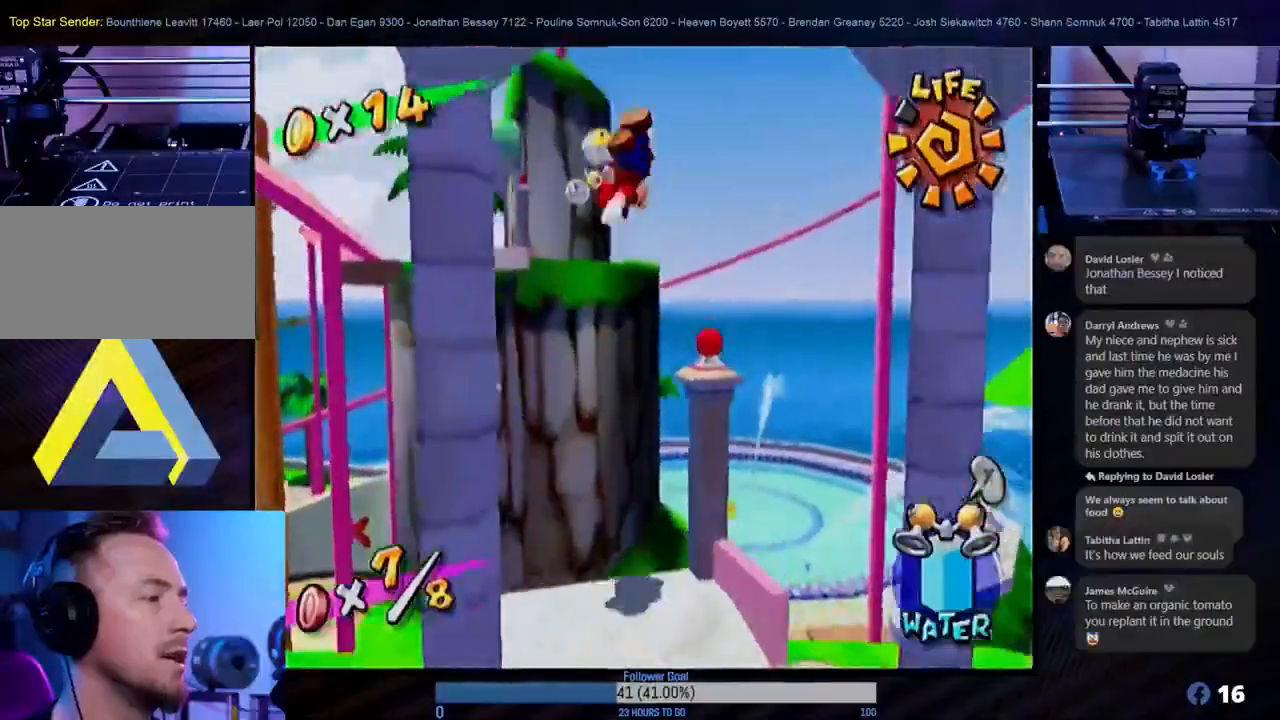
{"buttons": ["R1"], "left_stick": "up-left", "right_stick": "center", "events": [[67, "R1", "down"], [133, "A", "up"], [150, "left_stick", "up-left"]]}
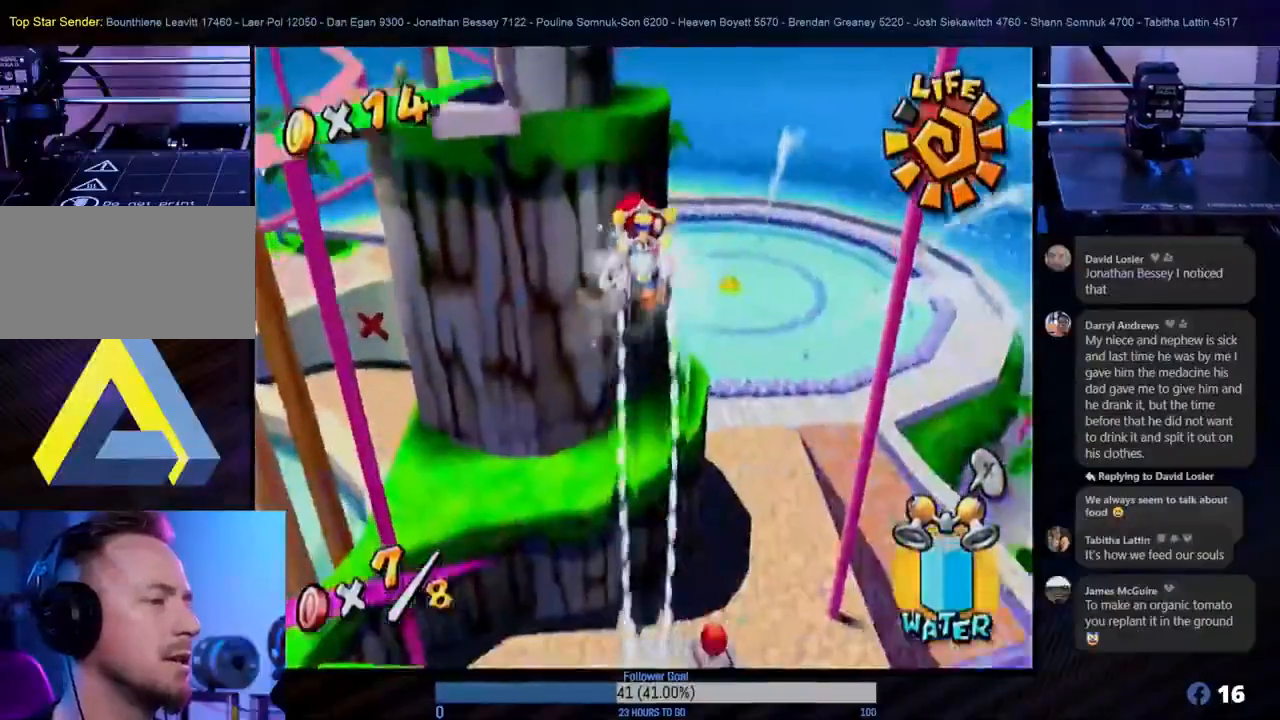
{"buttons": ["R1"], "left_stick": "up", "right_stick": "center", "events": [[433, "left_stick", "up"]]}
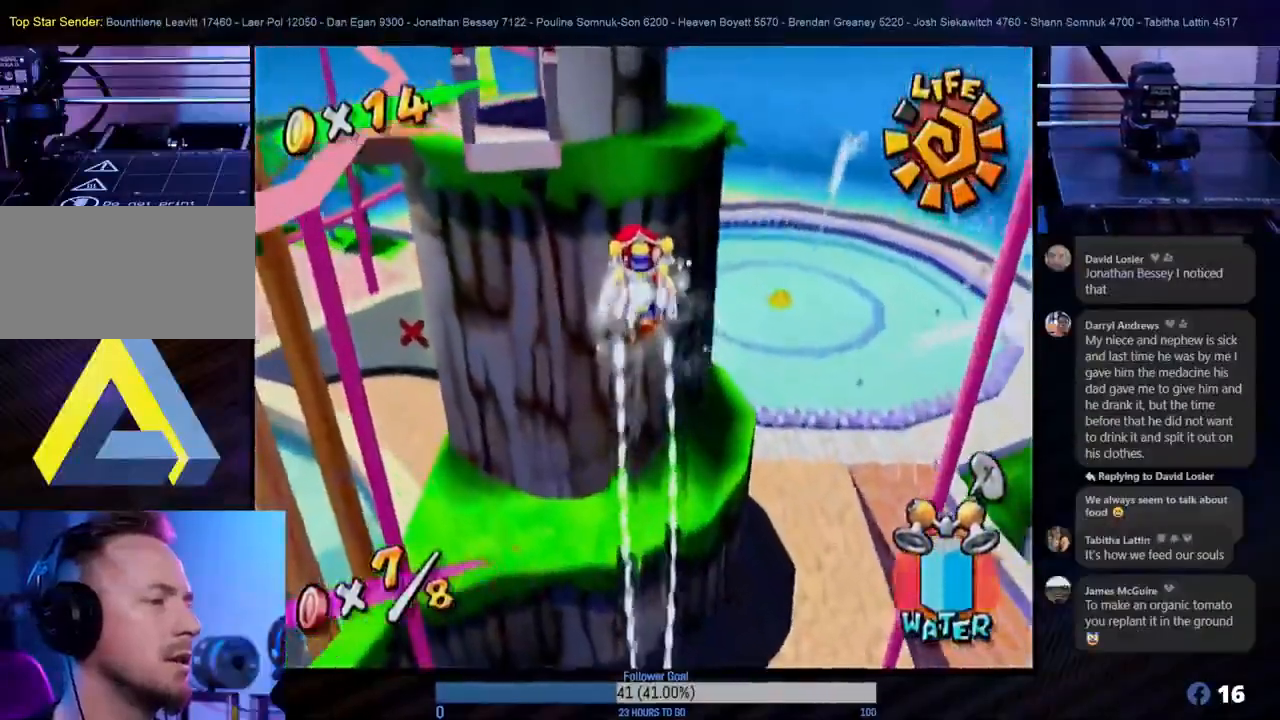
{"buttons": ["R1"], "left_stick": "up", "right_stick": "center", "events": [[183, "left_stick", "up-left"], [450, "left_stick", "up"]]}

◆ **YOUR GOAL**
Repeat every line of the data above exactly, but drop the pictures.

◆ **OUTPUT OF THE EXERCISE**
{"buttons": ["R1"], "left_stick": "up-left", "right_stick": "center", "events": [[67, "R1", "down"], [133, "A", "up"], [150, "left_stick", "up-left"]]}
{"buttons": ["R1"], "left_stick": "up", "right_stick": "center", "events": [[433, "left_stick", "up"]]}
{"buttons": ["R1"], "left_stick": "up", "right_stick": "center", "events": [[183, "left_stick", "up-left"], [450, "left_stick", "up"]]}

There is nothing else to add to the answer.